The Internet of Things — Build a cloud IoT system using a RaspberryPi

The key takeaway is for participants to experience how easy and accessible the process of streaming Internet of Things (IoT) data into the cloud is. Additionally, they will be able to get a first experience with the technologies of the two biggest players in the cloud market. Last but not least, the workshop is not purely focused on software, but gives participants an opportunity to create a simple electric circuit with their hands – a true hands-on experience!

TinyML Workshop: Spiking Neural Networks for low-power real-time inference

Low-power machine learning is a fascinating solution to process information on resource-constrained devices, such as satellites, wearables, and autonomous cars. The TinyML Foundation and world-leading companies like SynSense provide hardware and software solutions to deploy energy-efficient applications easily. In this tutorial supported by TinyML, SynSense will introduce spiking neural networks (SNNs), a deep-learning paradigm to perform energy-efficient machine learning and signal processing tasks, and will present toolchains for training and deploying an SNN audio application based on PyTorch and JAX. All participants will be able to execute the tutorial on their own laptops and will have access to SynSense’s ultra-low-power development kits to test the deployment of their models.

Trustworthy and Certifiable AI: From Myth to Reality!

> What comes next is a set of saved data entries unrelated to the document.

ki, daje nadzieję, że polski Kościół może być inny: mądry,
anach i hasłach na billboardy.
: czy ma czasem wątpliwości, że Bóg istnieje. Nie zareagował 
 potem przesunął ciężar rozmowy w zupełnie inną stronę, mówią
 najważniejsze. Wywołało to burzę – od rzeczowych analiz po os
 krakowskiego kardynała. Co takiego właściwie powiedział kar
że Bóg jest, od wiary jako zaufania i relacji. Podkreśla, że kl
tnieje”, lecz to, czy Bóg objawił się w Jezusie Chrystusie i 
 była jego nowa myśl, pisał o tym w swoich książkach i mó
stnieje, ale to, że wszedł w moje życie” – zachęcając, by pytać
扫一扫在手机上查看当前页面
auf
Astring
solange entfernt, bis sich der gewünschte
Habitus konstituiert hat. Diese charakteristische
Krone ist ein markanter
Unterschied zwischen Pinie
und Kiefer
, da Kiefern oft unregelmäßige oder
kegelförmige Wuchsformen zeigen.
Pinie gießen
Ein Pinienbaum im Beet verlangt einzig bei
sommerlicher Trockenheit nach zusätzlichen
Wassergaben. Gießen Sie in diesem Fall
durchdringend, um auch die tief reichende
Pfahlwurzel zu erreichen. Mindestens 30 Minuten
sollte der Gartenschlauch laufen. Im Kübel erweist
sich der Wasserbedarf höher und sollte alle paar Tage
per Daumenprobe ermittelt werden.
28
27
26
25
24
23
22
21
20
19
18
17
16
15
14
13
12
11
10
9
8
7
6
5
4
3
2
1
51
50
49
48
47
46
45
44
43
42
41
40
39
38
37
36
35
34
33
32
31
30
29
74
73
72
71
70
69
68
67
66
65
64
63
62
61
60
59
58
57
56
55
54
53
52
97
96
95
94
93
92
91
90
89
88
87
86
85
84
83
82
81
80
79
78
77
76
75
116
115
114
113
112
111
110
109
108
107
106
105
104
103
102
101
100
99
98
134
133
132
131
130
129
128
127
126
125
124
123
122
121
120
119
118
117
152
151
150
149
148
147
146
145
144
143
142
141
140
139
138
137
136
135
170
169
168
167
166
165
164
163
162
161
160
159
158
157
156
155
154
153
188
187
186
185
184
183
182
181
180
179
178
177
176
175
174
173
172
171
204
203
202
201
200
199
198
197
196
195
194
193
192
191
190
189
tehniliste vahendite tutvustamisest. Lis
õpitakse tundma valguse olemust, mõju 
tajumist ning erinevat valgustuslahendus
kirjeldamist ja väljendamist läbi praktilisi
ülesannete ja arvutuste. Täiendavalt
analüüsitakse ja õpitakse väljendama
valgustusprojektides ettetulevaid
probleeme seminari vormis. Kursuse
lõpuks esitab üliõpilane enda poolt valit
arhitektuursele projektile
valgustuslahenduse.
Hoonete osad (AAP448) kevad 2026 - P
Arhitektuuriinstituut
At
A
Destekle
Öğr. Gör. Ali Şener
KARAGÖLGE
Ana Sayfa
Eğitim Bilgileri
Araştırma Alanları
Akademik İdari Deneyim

Artificial Intelligence (AI) is making an impact in multiple domains. Organizations interested in using AI to improve efficiency, gain competitive advantage and increase added value to customers need to be prepared to comply with the upcoming regulatory frameworks at the national and international level.

These frameworks will demand that organizations certify the systems they develop according to technical and ethical requirements such as reliability, safety, transparency, and fairness. However, translating these requirements into organizational processes and practices is not an easy feat. Through presentations by invited experts and hands-on exercises, this workshop will present the current state of AI regulation and standardization, introduce technical approaches for improving the trustworthiness of AI systems and empower organizations to be prepared to fulfill regulatory and certification requirements.

Tutorial: Apache Superset Open-Source BI Dashboards

If you want to share insightful visualizations and dashboards with your team or the public, you need a powerful business intelligence (BI) platform. Originally developed by Airbnb, Superset was subsequently released as an open-source project and accepted into the Apache Incubator program. In this tutorial, we will demonstrate how to develop interactive dashboards with freely configurable charts, maps, tables, and text elements, including customized filters to slice and dice the data. For experienced users, we will also demonstrate the use of advanced features like in-chart calculations, time-series comparisons, or direct use of SQL. We will explore the possibilities of sharing and publishing dashboards within a team or with the public. For this, we will also discuss the extensive user, role, and permission management integrated into Superset. We will also show how Superset can be deployed and connected to existing data infrastructure.